O mel e o fel estão na cabeça do homem

Por Rogério Menezes

  • D
  • Da Redação

Publicado em 6 de agosto de 2017 às 03:05

- Atualizado há um ano

. Crédito: .

Dona Águida – em sempiterno conluio com o senhor Crispim – nunca escondeu: queria muito que eu me tornasse alguém importante no então porvir. Evidências: 1. Aos 7 anos fui matriculado no curso de piano da então única loja maçônica da cidade. 2. Aos 14, sem que eu rogasse, sequer  pedisse, ele & ela me mandaram estudar em Salvador, onde cursei o colegial nos Irmãos Maristas (Colégio Nossa da Vitória) – uma das melhores e mais caras escolas da Salvador d’antanho.

Apesar do carinho e da dedicação das professoras de piano, as irmãs Uzeda (Lúcia e Luíza), minha carreira de pianista foi abortada aos 10 anos. Cheguei a realizar concerto coletivo público, mas frustrei minha mãe e, por tabela, meu pai, ao dizer-lhes: - Painho & mainha, não quero ser pianista! [Capricho de menino bobo que meus pais,  mesmo frustrados, atenderam. Não deveriam. Sabe-se lá, talvez fosse hoje músico célebre e virtuose que tivesse casas em Paris, Nova York e Vancouver, e fizesse apresentações públicas nas mais importantes metrópoles do mundo.  Mas De(u)stino, esse cruel,  não quis].
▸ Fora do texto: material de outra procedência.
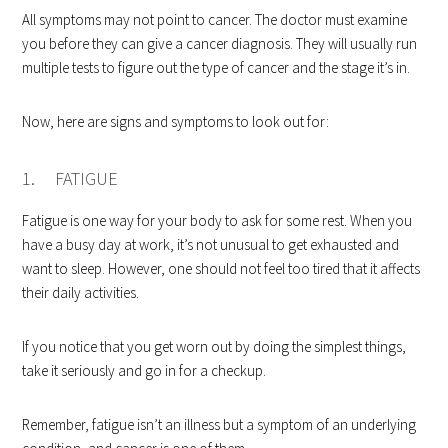
All symptoms may not point to cancer. The doctor must examine
you before they can give a cancer diagnosis. They will usually run
multiple tests to figure out the type of cancer and the stage it’s in.
Now, here are signs and symptoms to look out for:
1. FATIGUE
Fatigue is one way for your body to ask for some rest. When you
have a busy day at work, it’s not unusual to get exhausted and
want to sleep. However, one should not feel too tired that it affects
their daily activities.
If you notice that you get worn out by doing the simplest things,
take it seriously and go in for a checkup.
Remember, fatigue isn’t an illness but a symptom of an underlying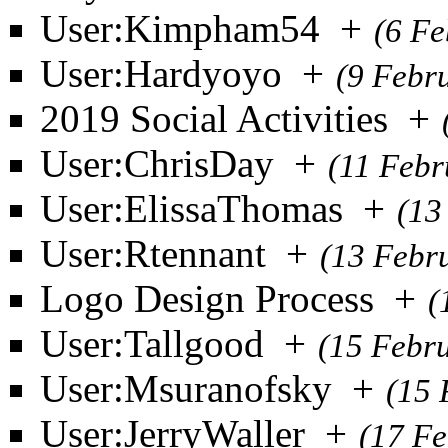
User:Kimpham54
+
(6 Fe
User:Hardyoyo
+
(9 Febr
2019 Social Activities
+
User:ChrisDay
+
(11 Febr
User:ElissaThomas
+
(13
User:Rtennant
+
(13 Febr
Logo Design Process
+
(
User:Tallgood
+
(15 Febr
User:Msuranofsky
+
(15 
User:JerryWaller
+
(17 Fe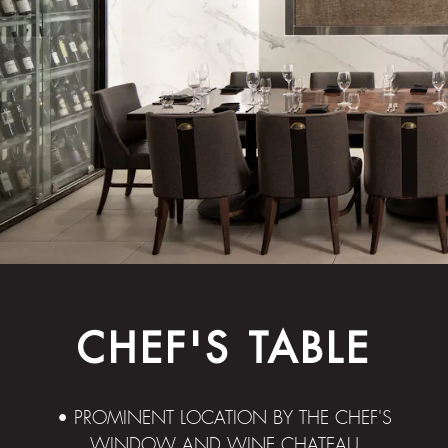
CHEF'S TABLE
• PROMINENT LOCATION BY THE CHEF'S
WINDOW AND WINE CHATEAU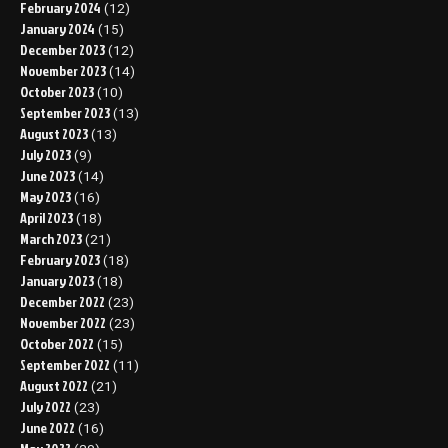
February 2024
(12)
January 2024
(15)
December 2023
(12)
November 2023
(14)
October 2023
(10)
September 2023
(13)
August 2023
(13)
July 2023
(9)
June 2023
(14)
May 2023
(16)
April 2023
(18)
March 2023
(21)
February 2023
(18)
January 2023
(18)
December 2022
(23)
November 2022
(23)
October 2022
(15)
September 2022
(11)
August 2022
(21)
July 2022
(23)
June 2022
(16)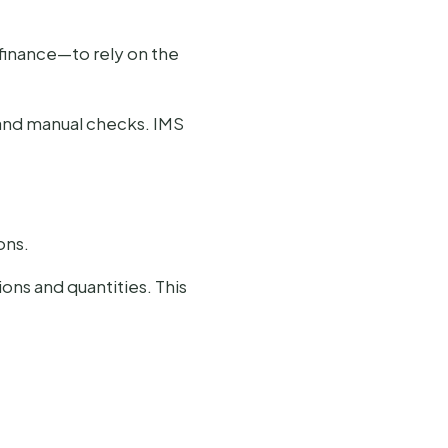
 finance—to rely on the
and manual checks. IMS
ons.
ions and quantities. This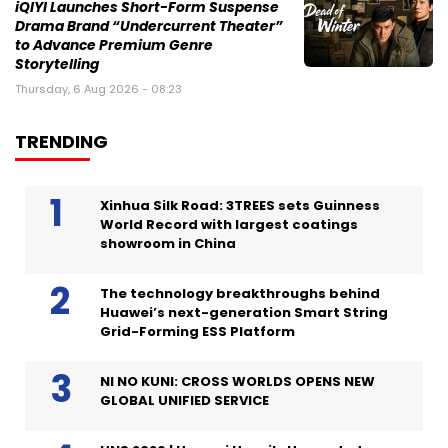
iQIYI Launches Short-Form Suspense
Drama Brand “Undercurrent Theater”
to Advance Premium Genre
Storytelling
Thursday, 6 Aug 2026 - 08:23
TRENDING
Xinhua Silk Road: 3TREES sets Guinness
World Record with largest coatings
showroom in China
The technology breakthroughs behind
Huawei’s next-generation Smart String
Grid-Forming ESS Platform
NI NO KUNI: CROSS WORLDS OPENS NEW
GLOBAL UNIFIED SERVICE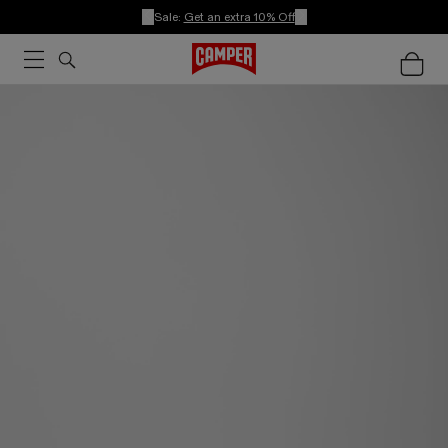
Sale:
Get an extra 10% Off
Quanto ao tempo no qual estudei no Colégio Maristas,  obtive relativo êxito: era medíocre  em ciências exatas e biológicas, mas excelente em História, Português e Literatura.  Foi o lugar onde mais aprendi na vida e também lá que o meu amor pelo ato de escrever explodiu. Culpados:  Euclides da Cunha, Machado de Assis, Guimarães Rosa, Graciliano Ramos, Lúcio Cardoso, Eça de Queiroz, Miguel Torga, Fernando Pessoa e autores da mesma estirpe – lidos e dissecados em classe.
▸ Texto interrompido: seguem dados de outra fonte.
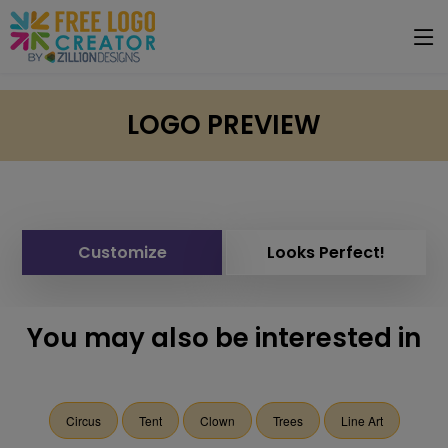
LOGO PREVIEW
Customize
Looks Perfect!
You may also be interested in
Circus
Tent
Clown
Trees
Line Art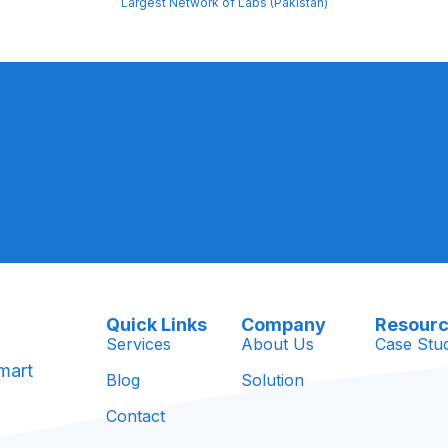
Largest Network of Labs (Pakistan)
Quick Links
Company
Resour
Services
About Us
Case Stud
mart
Blog
Solution
Contact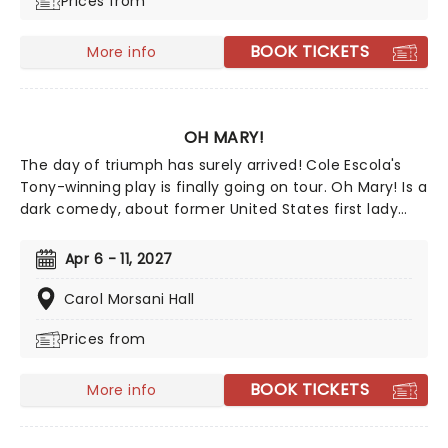
Prices from
BOOK TICKETS
More info
OH MARY!
The day of triumph has surely arrived! Cole Escola's
Tony-winning play is finally going on tour. Oh Mary! Is a
dark comedy, about former United States first lady
Mary Todd Lincoln, whilst they break down her life from
the inside, and in Escola's own words, through the lens
Apr 6 - 11, 2027
of an idiot. Tony Award nominee Sam Pinkleton directs,
don't miss out on this exciting and hilarious chance to
Carol Morsani Hall
see the First Lady as you've never seen her!
Prices from
BOOK TICKETS
More info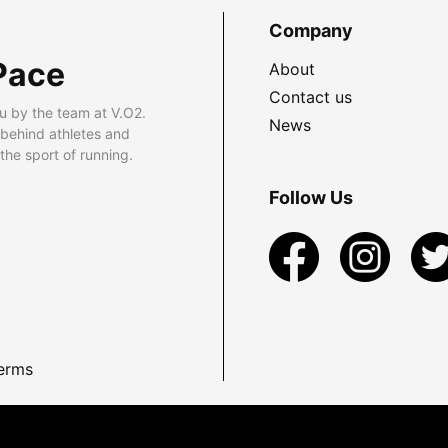
Company
Pace
About
Contact us
u by the team at V.O2.
News
 behind athletes and
he sport of running.
Follow Us
erms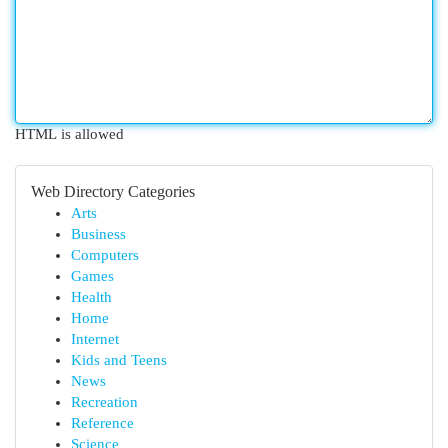
HTML is allowed
Web Directory Categories
Arts
Business
Computers
Games
Health
Home
Internet
Kids and Teens
News
Recreation
Reference
Science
Decidi-me pelo jornalismo e pela literatura. Não devo ter feito a coisa certa. Escritor e jornalista são ofícios madrastos, e melhor seria se tivesse seguido outros rumos que me tornassem homem mais feliz. [Mas o De(u)stino, esse cruel, quis.] Brasília, 2008. Pego no contrapé, vi-me desempregado e falido e me obriguei a passar temporadas em casas alheias. Aceitei  convite de amigo que passaria 40 dias em Paris e carreguei meus magérrimos teréns para  quarto-e-sala na Octogonal, bem ao lado do  idolatrado Parque da Cidade.

Quando chegava em minha casa provisória - e devia me concentrar na escrita de novo romance - deixava-me enlevar pelo som do piano bem tocado no apartamento ao lado. Schubert, Bach, Villa-Lobos, Chopin et al ninavam minhas tardes vazias. [Investiguei e descobri:  o virtuose era um jovem de 16 anos. A mãe alugara o imóvel por temporada apenas para o filho exercitar-se em paz. No quarto-e-sala havia apenas piano Bössenfelder, banqueta – e nada].

Em certa tarde de crise criativa – o romance empacara – e existencial – a vida empacara – eu delirei: o pianista que se exercitava ao lado se chamava Rogério;  a mãe dele, Águida.  Num átimo, rebobinei o filme,  voltei aos 10 anos e disse: - Mainha & painho, quero ser pianista pelo resto da  vida!

[Palavras que não consolam] [Deu(s)tino o cacete!] [Aviso aos navegantes que singram este vale de lágrimas: somos responsáveis pelos nossos próprio atos]. [Kaput.]